Won’t work. The enemies of the village (Vikings, Huns, Picts?) would kill the Vampire more efficiently and sooner than the Medieval villagers upon which they ostensibly prey. I’ll bet the barbarians or warlike clans who threaten your village are tougher than the townsfolk, and lopping off the Vampire’s head … well every superstitious Dark Ager knows that’ll kill him if you bury the head separately.

Thanks for the math lesson Count von Count. BLAH! AH! AH!

I disagree that a “moral” vampire must choose to starve rather than feed. Regardless, it’s still a good plan. The premise of a book called “Twelve” was essentially a Russian special ops team contracting a gang of obvious vampires (obvious to us anyway) to help with the Russian war effort. They didn’t even want anything in return, just carte blanche to kill (and therefore eat) as many French as they wanted.

Daylight attacks were most common in war.

Truly, dark meant dark!

No ambient light levels, as we have now.

So the Big Skeeter would be napping through the war.
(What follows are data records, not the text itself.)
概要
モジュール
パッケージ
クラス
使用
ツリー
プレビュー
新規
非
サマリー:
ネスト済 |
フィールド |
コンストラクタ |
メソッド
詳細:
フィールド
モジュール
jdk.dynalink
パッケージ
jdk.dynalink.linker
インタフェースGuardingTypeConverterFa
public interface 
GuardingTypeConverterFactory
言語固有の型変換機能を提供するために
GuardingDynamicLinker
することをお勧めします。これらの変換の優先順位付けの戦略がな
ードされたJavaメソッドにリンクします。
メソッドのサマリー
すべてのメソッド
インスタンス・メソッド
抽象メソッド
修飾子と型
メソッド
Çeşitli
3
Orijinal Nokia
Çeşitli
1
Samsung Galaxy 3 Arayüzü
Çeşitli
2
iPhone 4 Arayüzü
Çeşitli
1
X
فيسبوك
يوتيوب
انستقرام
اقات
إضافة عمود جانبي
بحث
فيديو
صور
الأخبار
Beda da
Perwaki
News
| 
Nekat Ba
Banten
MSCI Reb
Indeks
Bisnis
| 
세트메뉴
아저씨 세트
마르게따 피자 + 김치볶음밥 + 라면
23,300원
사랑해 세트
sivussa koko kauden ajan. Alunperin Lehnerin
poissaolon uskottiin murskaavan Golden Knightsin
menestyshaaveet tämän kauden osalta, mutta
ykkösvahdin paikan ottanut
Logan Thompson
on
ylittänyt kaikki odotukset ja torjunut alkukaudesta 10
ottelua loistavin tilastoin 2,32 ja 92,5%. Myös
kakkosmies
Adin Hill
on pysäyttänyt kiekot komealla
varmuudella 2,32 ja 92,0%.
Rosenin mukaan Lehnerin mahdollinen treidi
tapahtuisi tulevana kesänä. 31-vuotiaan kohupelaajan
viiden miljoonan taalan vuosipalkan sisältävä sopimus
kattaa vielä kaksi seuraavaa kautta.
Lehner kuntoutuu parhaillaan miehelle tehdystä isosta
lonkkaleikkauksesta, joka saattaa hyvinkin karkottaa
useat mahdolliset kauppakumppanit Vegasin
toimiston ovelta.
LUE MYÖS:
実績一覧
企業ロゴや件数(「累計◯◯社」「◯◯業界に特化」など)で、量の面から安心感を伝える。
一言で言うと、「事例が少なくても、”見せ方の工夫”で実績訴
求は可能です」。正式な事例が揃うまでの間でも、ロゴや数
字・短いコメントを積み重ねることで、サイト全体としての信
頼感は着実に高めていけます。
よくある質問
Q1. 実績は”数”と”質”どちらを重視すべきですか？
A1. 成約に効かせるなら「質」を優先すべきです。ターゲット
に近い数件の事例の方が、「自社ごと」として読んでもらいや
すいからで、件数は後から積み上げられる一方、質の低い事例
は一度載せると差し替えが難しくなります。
Depends on the moon, but, yes, without electricity the night was a lot darker back then. The increased starlight from a lack of light pollution doesn’t make up for it. And towns were even darker, with closely-built buildings blotting out a lot of the sky and nobody wanting to waste a torch to illuminate the street.

And you have to specify what kind of vampire: Traditional ambulatory corpse from actual European folklore or suave highborn gentleman from 19th Century fiction? Because if it’s the former, it’s pretty much an animal and not something you can reason with, and if it’s the latter, the villagers are cattle in his eyes even if he’s not actually a vampire.